### [What you need to do]
Only the text belongs in the answer: every line of the records below, transcribed exactly.

### [Records supplied]
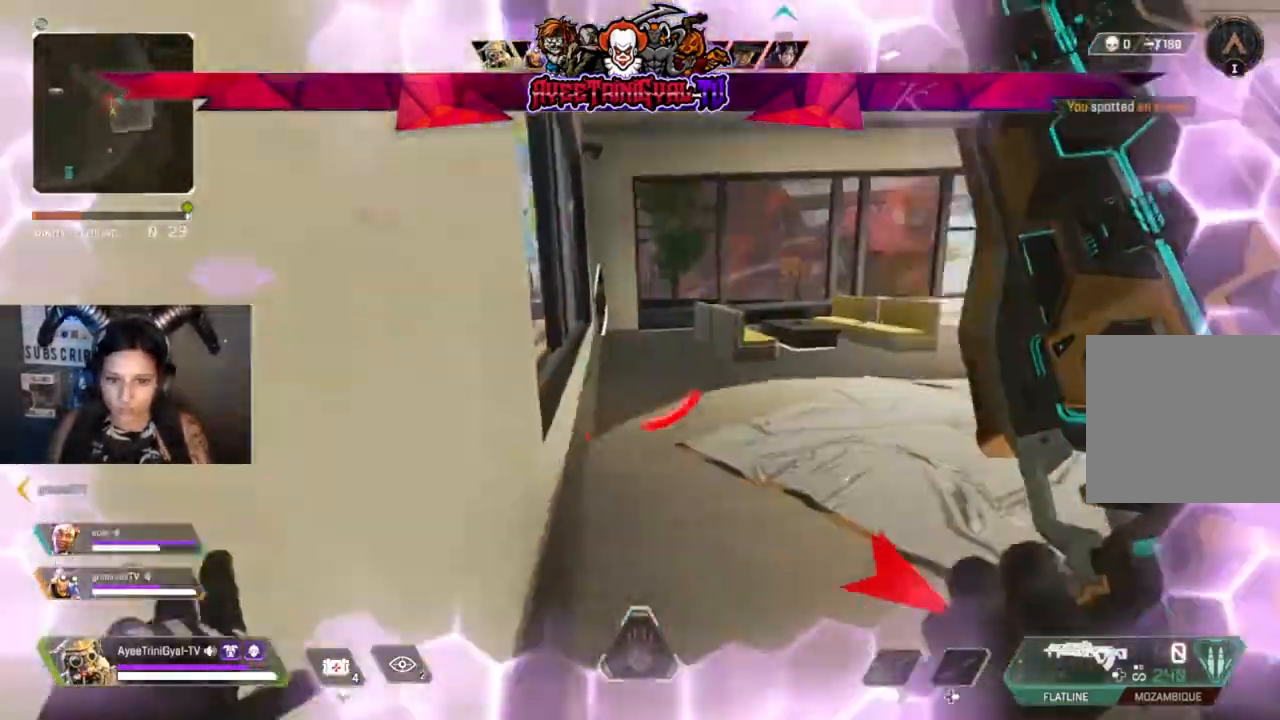
{"buttons": [], "left_stick": "up", "right_stick": "center", "events": [[500, "right_stick", "center"]]}
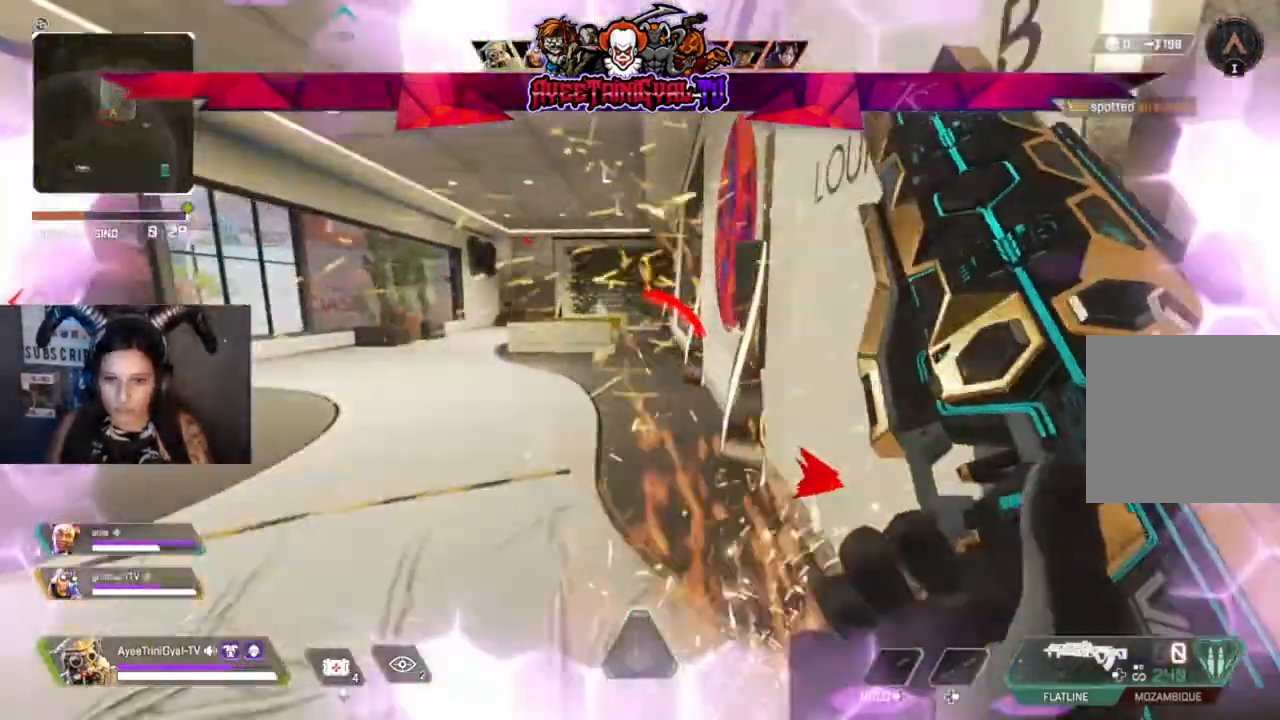
{"buttons": [], "left_stick": "center", "right_stick": "left"}
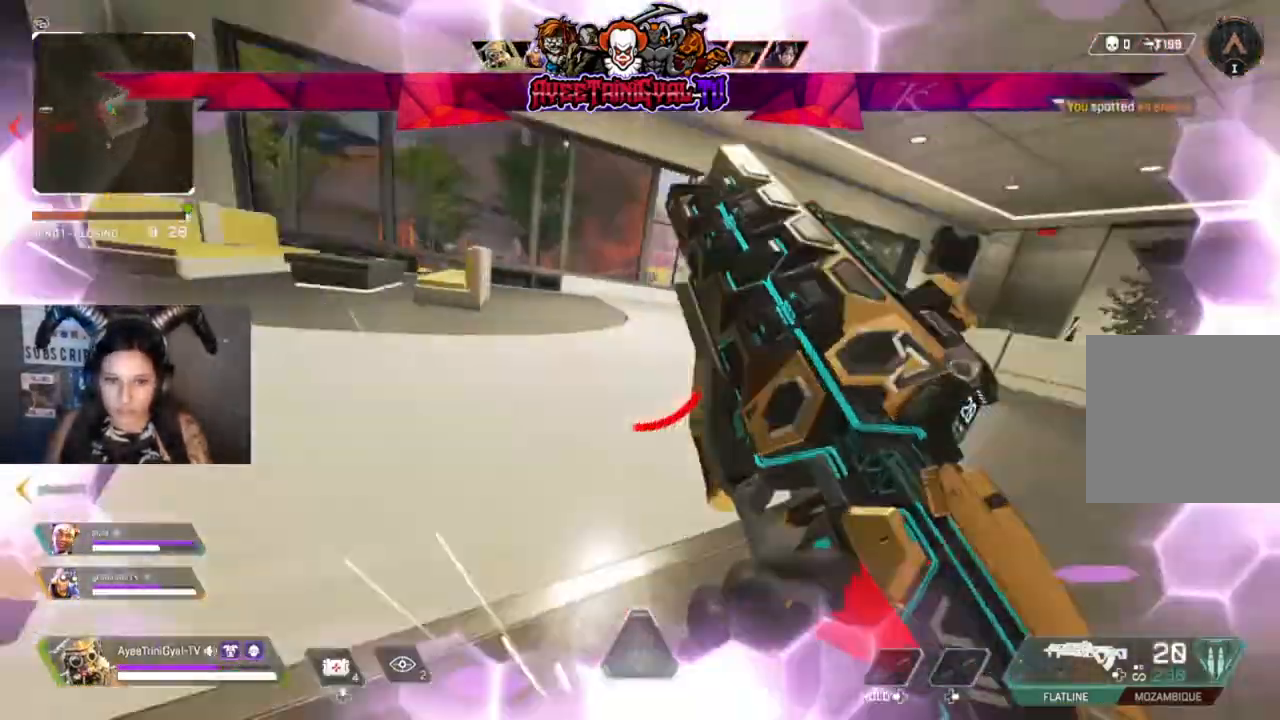
{"buttons": [], "left_stick": "center", "right_stick": "up-left", "events": [[367, "right_stick", "up-left"]]}
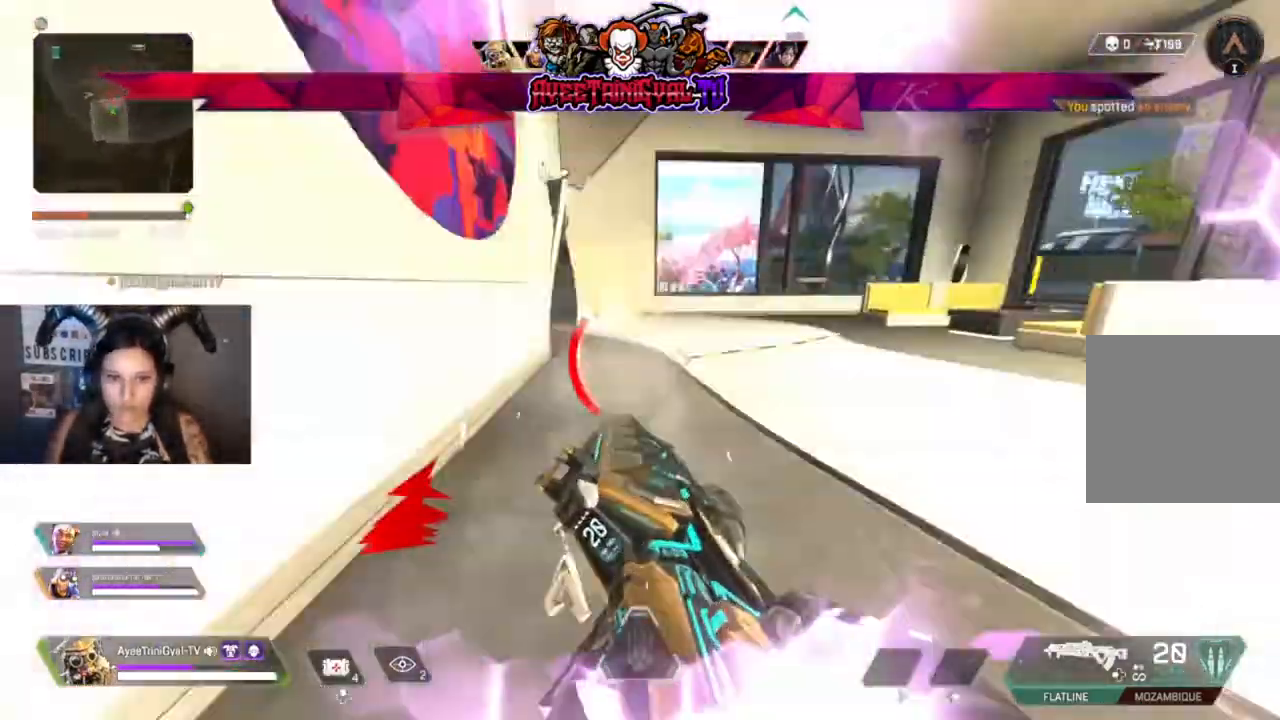
{"buttons": [], "left_stick": "right", "right_stick": "up-left", "events": [[33, "R3", "down"], [33, "right_stick", "left"], [167, "R3", "up"], [167, "left_stick", "right"], [167, "right_stick", "up-left"]]}
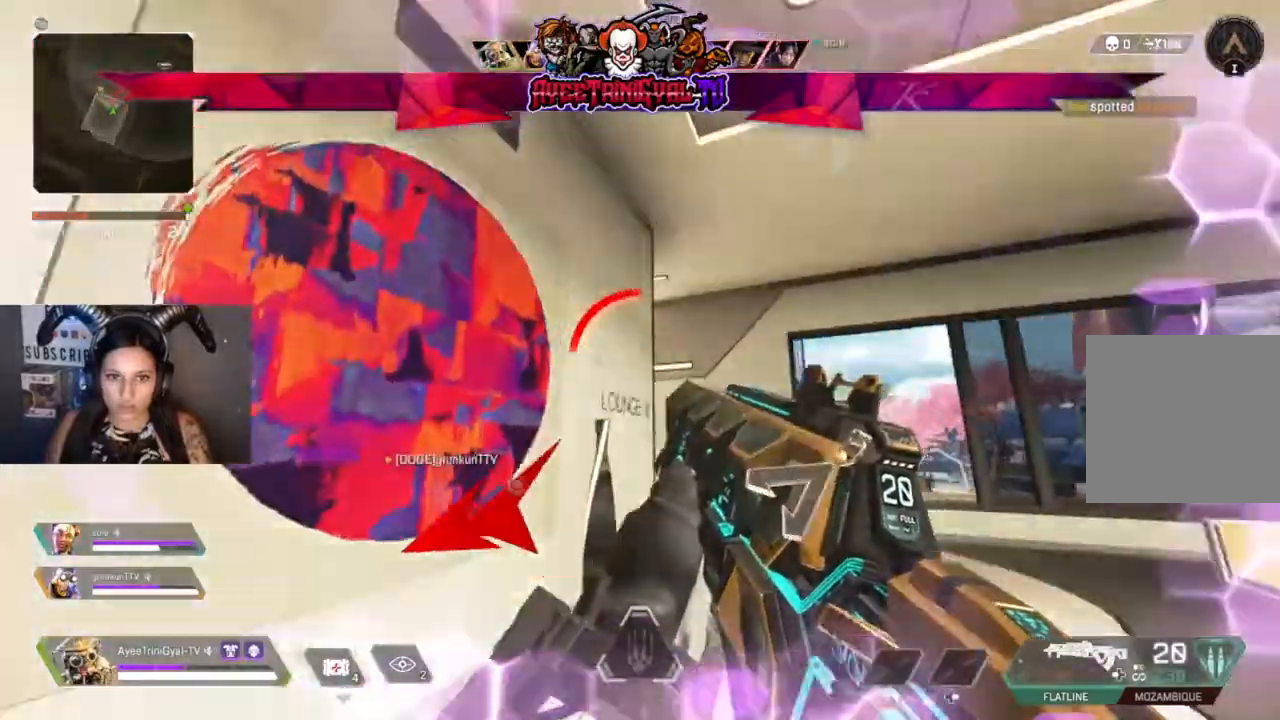
{"buttons": [], "left_stick": "right", "right_stick": "up-left", "events": [[67, "right_stick", "down-left"], [500, "right_stick", "up-left"]]}
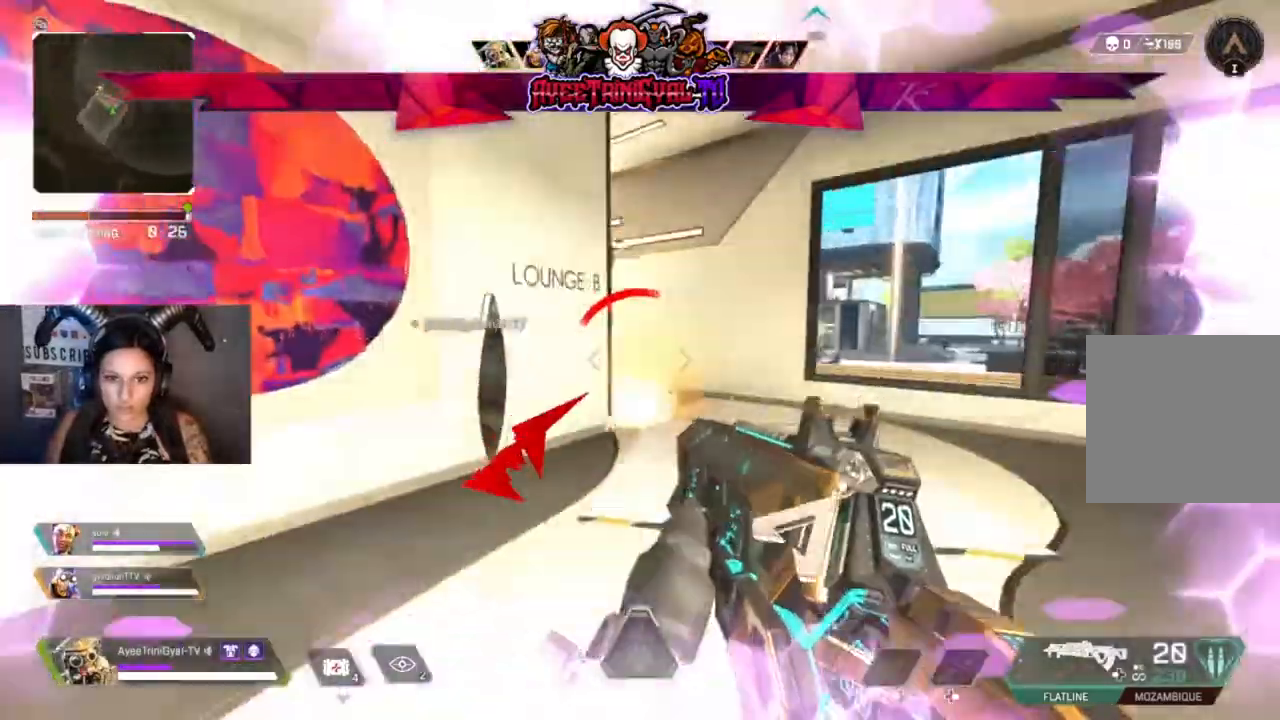
{"buttons": [], "left_stick": "right", "right_stick": "center", "events": [[67, "L2", "down"], [233, "right_stick", "left"], [300, "L2", "up"], [433, "right_stick", "center"]]}
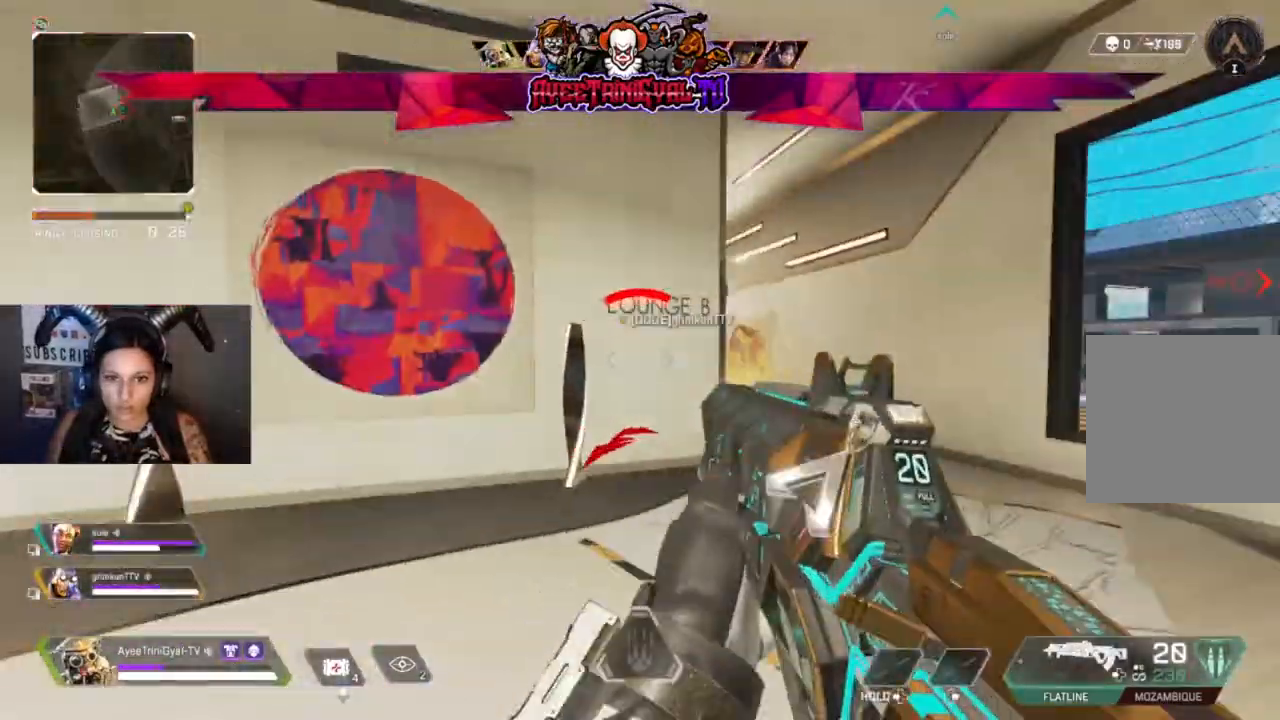
{"buttons": [], "left_stick": "right", "right_stick": "down-left", "events": [[467, "right_stick", "down-left"]]}
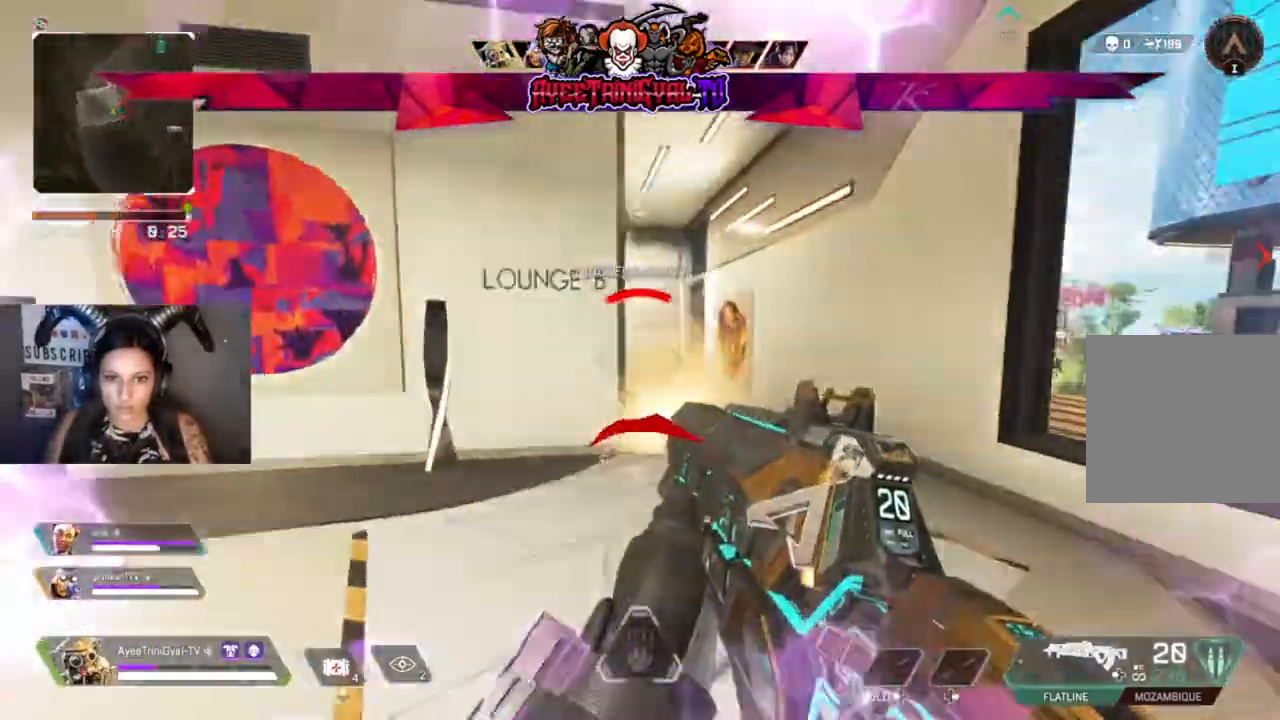
{"buttons": ["L2", "R2"], "left_stick": "right", "right_stick": "down-left", "events": [[33, "L2", "down"], [200, "right_stick", "center"], [500, "R2", "down"], [500, "right_stick", "down-left"]]}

### [Exercise answer]
{"buttons": [], "left_stick": "up", "right_stick": "center", "events": [[500, "right_stick", "center"]]}
{"buttons": [], "left_stick": "center", "right_stick": "left"}
{"buttons": [], "left_stick": "center", "right_stick": "up-left", "events": [[367, "right_stick", "up-left"]]}
{"buttons": [], "left_stick": "right", "right_stick": "up-left", "events": [[33, "R3", "down"], [33, "right_stick", "left"], [167, "R3", "up"], [167, "left_stick", "right"], [167, "right_stick", "up-left"]]}
{"buttons": [], "left_stick": "right", "right_stick": "up-left", "events": [[67, "right_stick", "down-left"], [500, "right_stick", "up-left"]]}
{"buttons": [], "left_stick": "right", "right_stick": "center", "events": [[67, "L2", "down"], [233, "right_stick", "left"], [300, "L2", "up"], [433, "right_stick", "center"]]}
{"buttons": [], "left_stick": "right", "right_stick": "down-left", "events": [[467, "right_stick", "down-left"]]}
{"buttons": ["L2", "R2"], "left_stick": "right", "right_stick": "down-left", "events": [[33, "L2", "down"], [200, "right_stick", "center"], [500, "R2", "down"], [500, "right_stick", "down-left"]]}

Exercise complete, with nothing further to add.